Mayo Clinic Researchers May Have Discovered a Cure for Cancer Hidden in an Unlikely Vaccine
The news: In the past few years, we've seen the introduction of a cervical cancer vaccine and a prostate cancer vaccine — but what if a vaccine could actually cure cancer, instead of just preventing it?
According a new, promising study by the Mayo Clinic, that possibility might be more real than you might think. The famous medical research center announced Wednesday that one of its patients is in remission without a trace of cancer left in her body — all after receiving a single, massive dose of the measles vaccine.
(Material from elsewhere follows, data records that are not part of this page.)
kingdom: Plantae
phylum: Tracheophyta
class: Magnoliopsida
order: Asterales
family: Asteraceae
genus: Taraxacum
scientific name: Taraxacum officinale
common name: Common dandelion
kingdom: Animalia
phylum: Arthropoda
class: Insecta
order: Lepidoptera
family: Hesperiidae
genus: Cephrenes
The patient, a 50-year-old woman named Stacy Erholtz, had an aggressive form of blood cancer that spread throughout her entire body over the course of 10 years. Out of conventional treatment options, she decided to participate in the Mayo Clinic's experimental study. The researchers injected Erholtz with a hefty dose of the measles vaccine — enough to inoculate 10 million people. After a single dose, she was in complete remission.
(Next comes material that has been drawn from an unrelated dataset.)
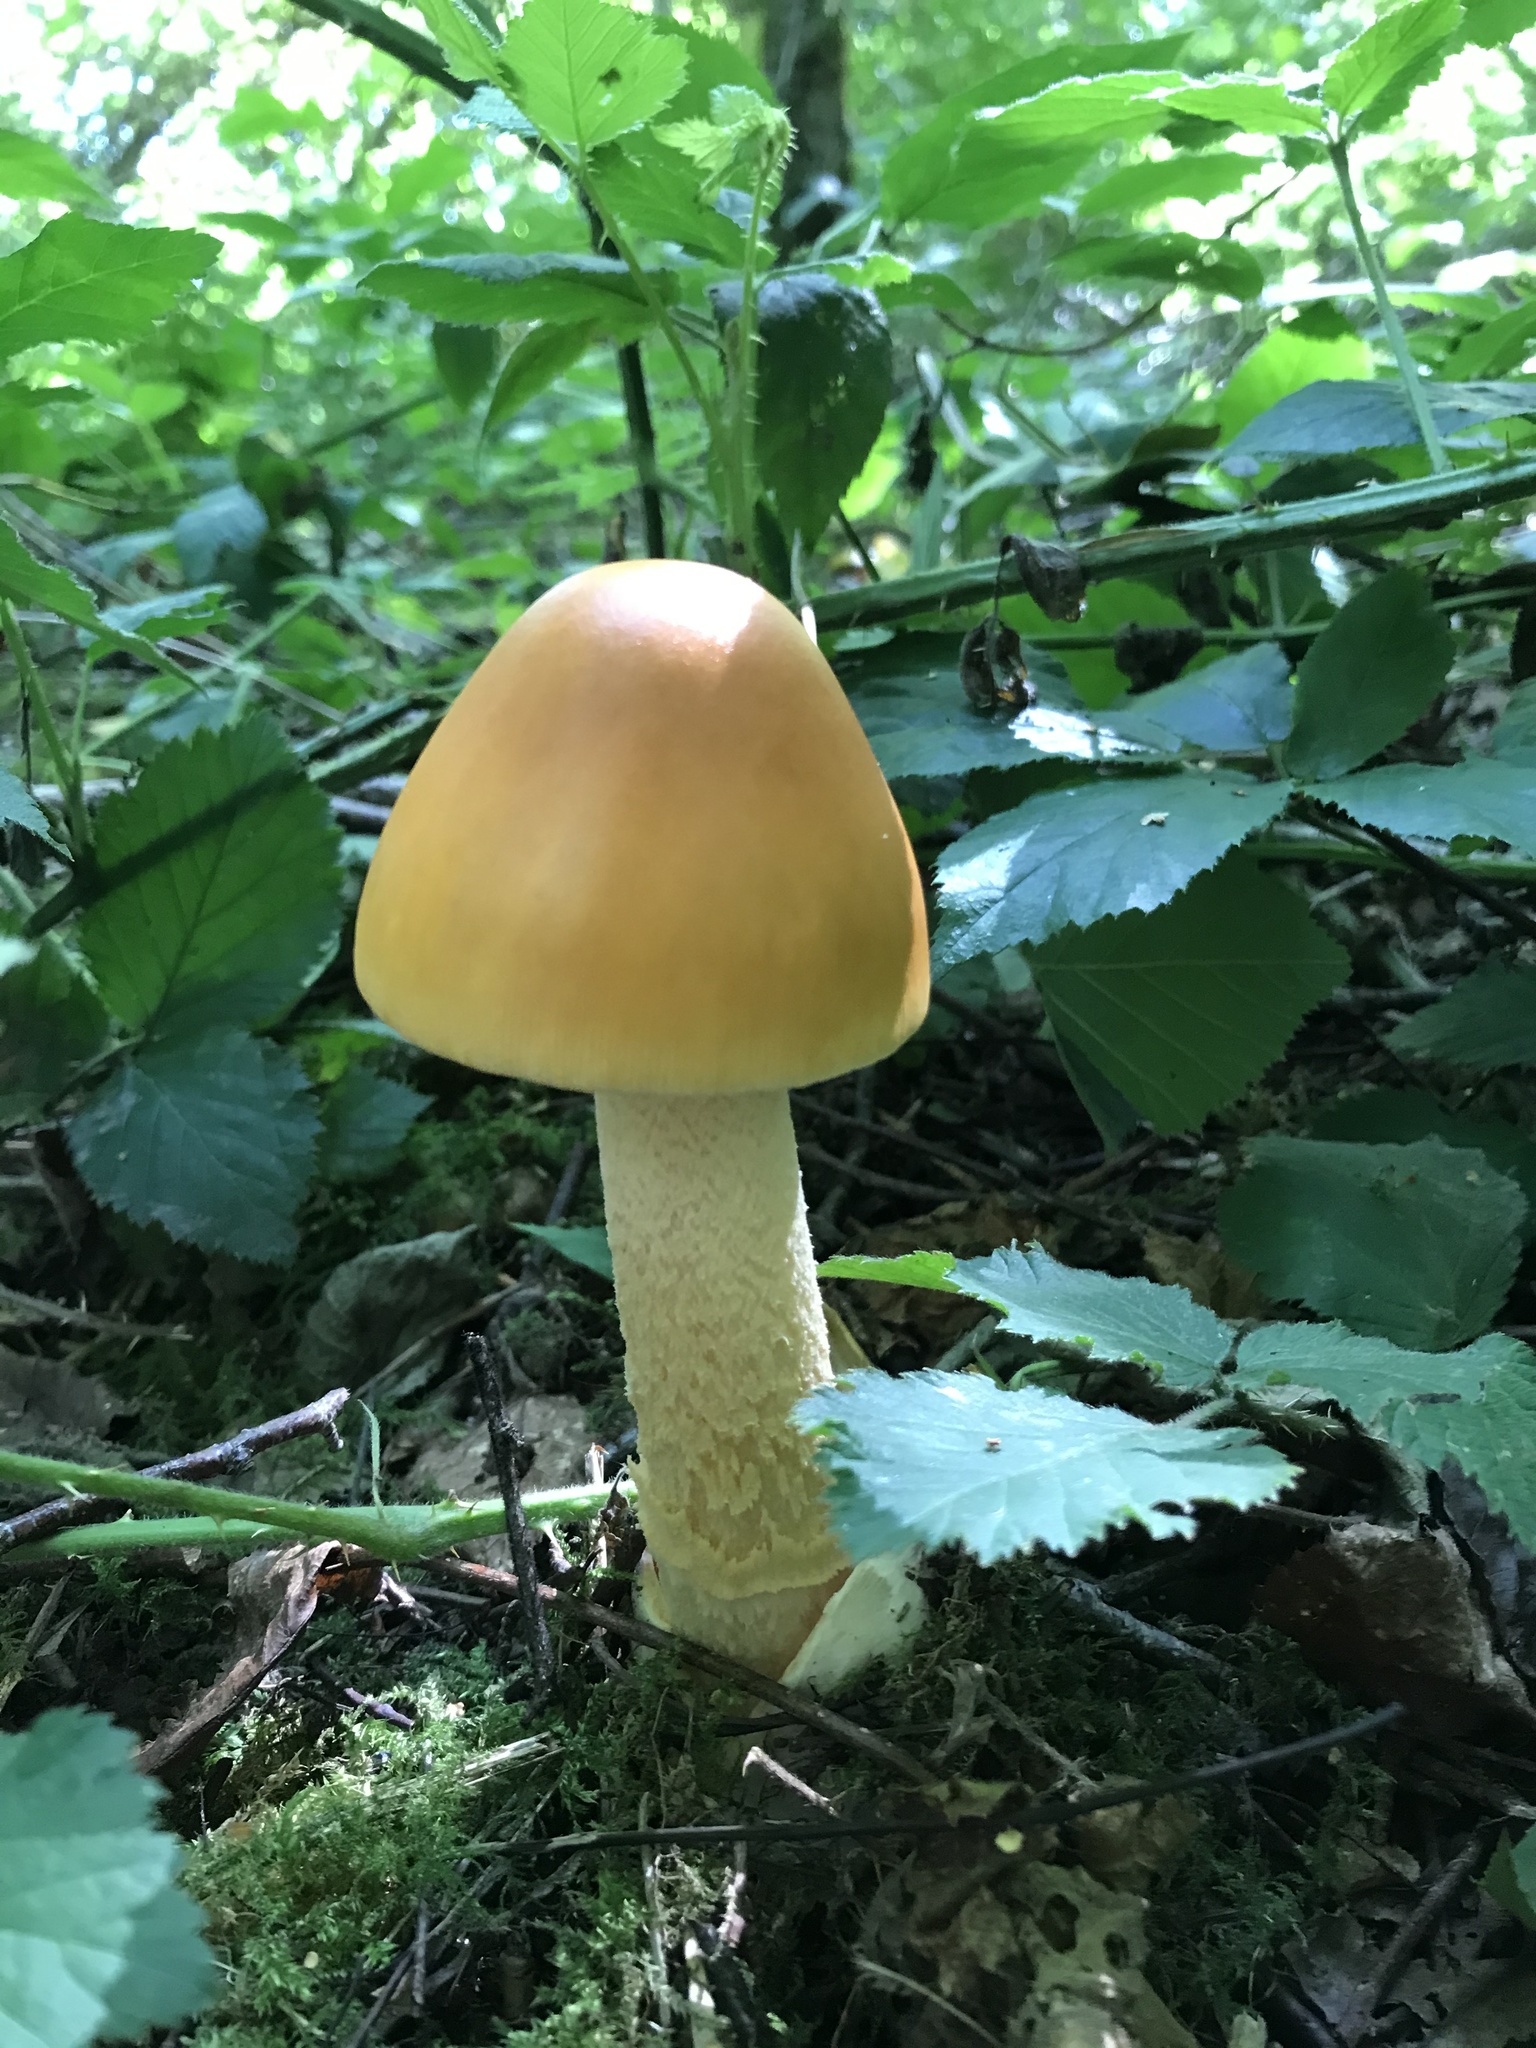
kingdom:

"It's a landmark," said Stephen Russell, who spearheaded the Mayo research. "We've known for a long time that we can give a virus intravenously and destroy metastatic cancer in mice. Nobody's shown that you can do that in people before."
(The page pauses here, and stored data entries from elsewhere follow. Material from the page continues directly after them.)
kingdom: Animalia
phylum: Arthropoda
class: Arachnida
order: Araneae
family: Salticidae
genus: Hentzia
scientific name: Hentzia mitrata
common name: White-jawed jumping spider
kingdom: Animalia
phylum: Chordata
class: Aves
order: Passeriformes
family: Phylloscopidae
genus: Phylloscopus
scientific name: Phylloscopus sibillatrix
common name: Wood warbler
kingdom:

How it works: Previous research on mice has shown that intravenous viral therapy can overwhelm cancer cells and cause them to explode. Certain viruses — such as herpes and poxvirus — have been found to be effective; they "bind to tumors and use them as hosts to replicate their own genetic material; the cancer cells eventually explode and release the virus," explains the Star Tribune.
It's important to distinguish that the measles vaccine will not work for all types of cancer. The other patient who participated in the study did not sustain the same results that Erholtz did. The efficacy of the treatment also depends on the patient's immune system. Most people have been inoculated for measles, but those with suppressed immune systems have a high chance of responding to an introduction of the virus. Erholtz, for instance, had limited previous exposure to measles and a weakened immune system.
Doctors also only have one chance to get the treatment right. Once the body recognizes the virus, it will attack it the second time before it has a chance to bond to the cancer cells. It's a matter of getting the dose right the first time around, and further research will focus on how to tailor the treatment for each patient.
But while the treatment is far from perfected right now, it's still an exciting breakthrough for the hundreds of thousands of people who suffer from myeloma — which is expected to kill over 11,000 people this year — or other forms of cancer that might respond to this approach.
The Mayo Clinic is planning on running a bigger trial in September, which will hopefully provide more insight on how to implement this method in the most effective way.